Intervention de Jean-Paul Costa

Commission des lois constitutionnelles, de législation, du suffrage universel, du Règlement et d'administration générale — Réunion du 4 avril 2012 : 1ère réunion
Audition de M. Jean-Paul Costa ancien président de la cour européenne des droits de l'homme

Jean-Paul Costa, ancien président de la Cour européenne des droits de l'Homme :

Le nombre de recours à Strasbourg dépend aussi de la population de chaque pays. La Russie représente 27 % des requêtes : c'est aussi dû à ses 145 millions d'habitants. Il est vrai que plusieurs pays sont souvent condamnés : la Russie, l'Ukraine, la Turquie, la Roumanie...

Le pari du Conseil de l'Europe dans les années 1990 consistait à accepter ces États en les soumettant à la juridiction de la Cour pour améliorer l'état de droit interne. On a été très optimiste sur les délais. On pensait que les améliorations seraient plus rapides, mais il y a une grande résistance au changement, une inertie. Les nouvelles générations de juges, avocats, magistrats intègrent bien la Convention européenne des droits de l'Homme, heureusement. Tout de même, ce pari sera gagné à terme. Il serait regrettable de faire marche arrière. Seuls la Biélorussie et le Saint-Siège, pour des raisons différentes, ne sont pas membres du Conseil de l'Europe. C'est donc une cour paneuropéenne.

Je m'inscris en faux contre l'idée selon laquelle a Cour appliquerait de plus en plus les principes de la Common law. Certes, certaines pays ont imposé leurs droits et pratiques à Strasbourg ; d'autant plus facilement que notre pays n'a ratifié la convention qu'en 1974 et accepté le recours individuel qu'en 1981. L'arrêt Bosman contre France date de 1986 ! Il y avait alors déjà des acquis juridictionnels... Depuis lors, le melting pot se forme entre nos traditions juridiques différentes. Ainsi le droit au silence de l'accusé n'existait pas dans le droit continental, tandis que les pays de Common law n'attachaient pas la même importance que nous à la protection de la vie privée. La Cour est un peu une entreprise d'import-export de droit, dans le sens de la progression des libertés.

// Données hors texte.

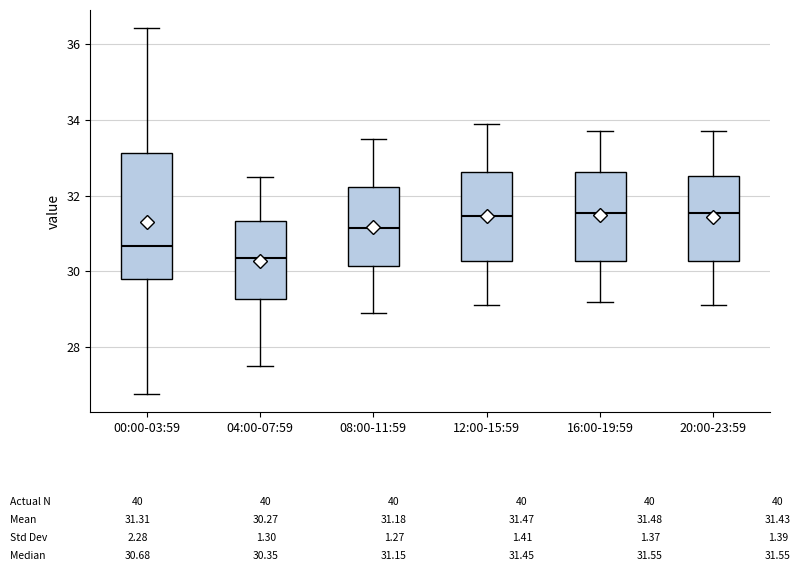

Which box is the tallest, from its lower edge to its upper edge?

00:00-03:59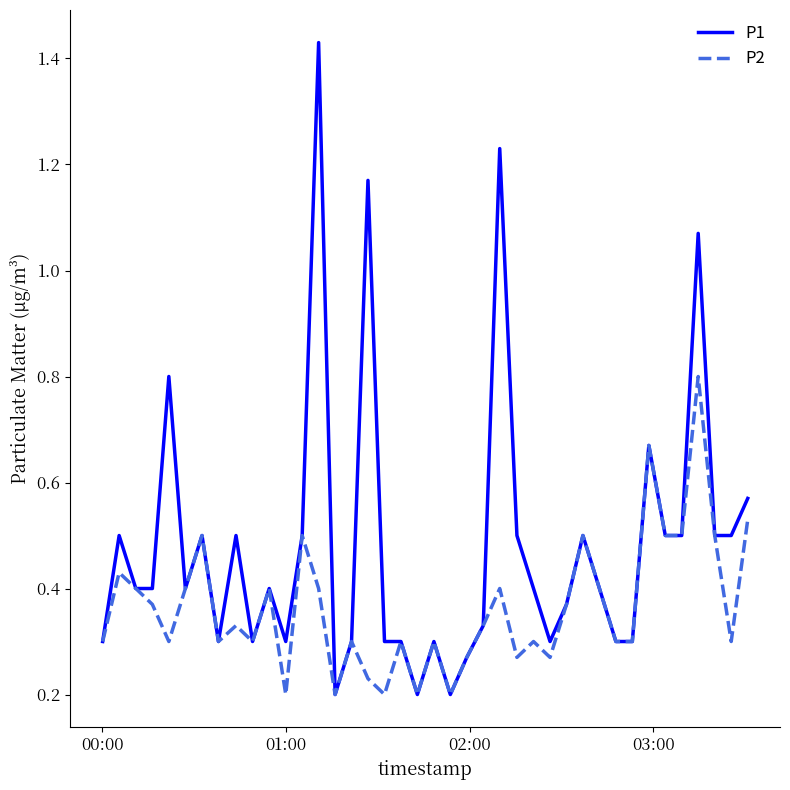

Is this an area chart (filled region under the line)?

No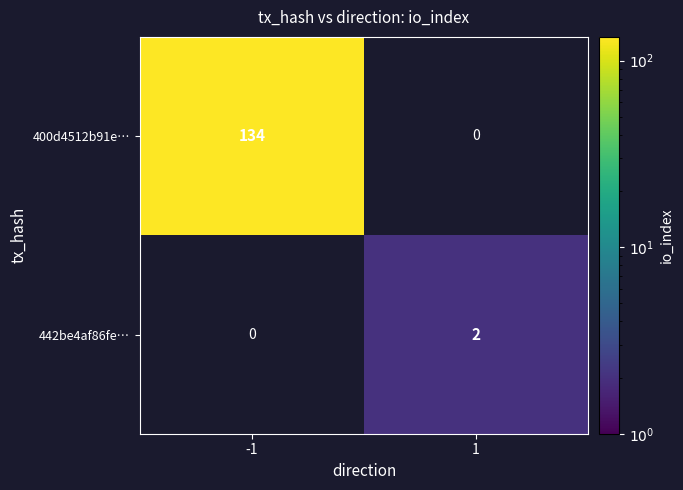

The value of 400d4512b91e… at -1 is 223. True or false?

False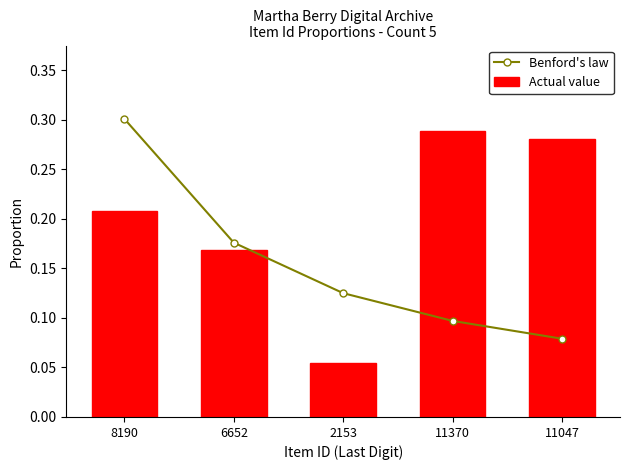

What is the label of the 1st bar from the left?

8190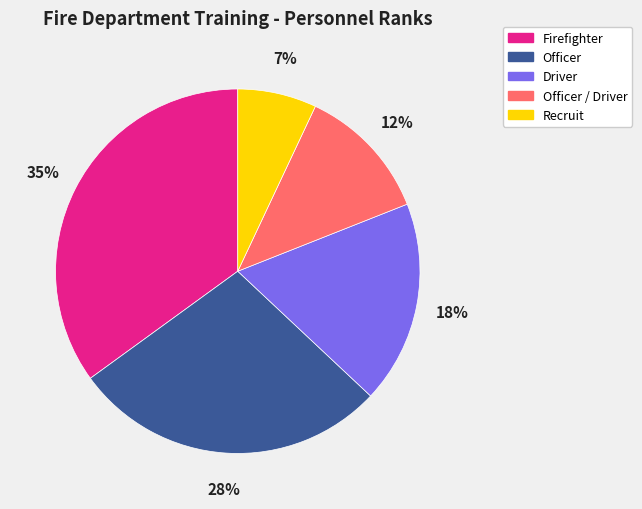

How many slices are in this pie chart?

5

Les décisions de la Cour européenne des droits de l'Homme infléchissent les jurisprudences nationales. Nos trois plus hautes juridictions, la Cour de cassation, le Conseil d'État et le Conseil constitutionnel, sont souvent réticentes devant ces remises en cause. Il nous faut donc améliorer encore nos relations avec les cours nationales. La première voie est le dialogue des juges, que nous pratiquons. Il est parfois assez vif dans les séminaires que nous organisons mais les jurisprudences tendent à s'harmoniser. Ainsi, sur le droit à l'image, la Cour de Karlsruhe a, au bout de plusieurs années, modifié sa position pour aller dans le sens de la CEDH. Celle-ci, autre exemple, a condamné les lois de validation rétroactive, sauf pour motif impérieux d'intérêt général. Les hautes juridictions françaises s'étaient prononcées différemment mais ont modifié leur jurisprudence en conséquence.

Une procédure peut aider à ce dialogue des juges : celle des avis consultatifs. Elle fera d'ailleurs l'objet de discussions à Brighton. Il n'y a pas encore de renvoi préjudiciel, comme cela se pratique à Luxembourg. Longtemps on a dit que cela chargerait encore notre barque, et puis on s'est rendu compte que cela préviendrait des contentieux nouveaux. On l'a vu en France en 1987 avec la réforme du contentieux administratif : les avis demandés par les tribunaux administratifs et cours administratives d'appel au Conseil d'État sont utiles.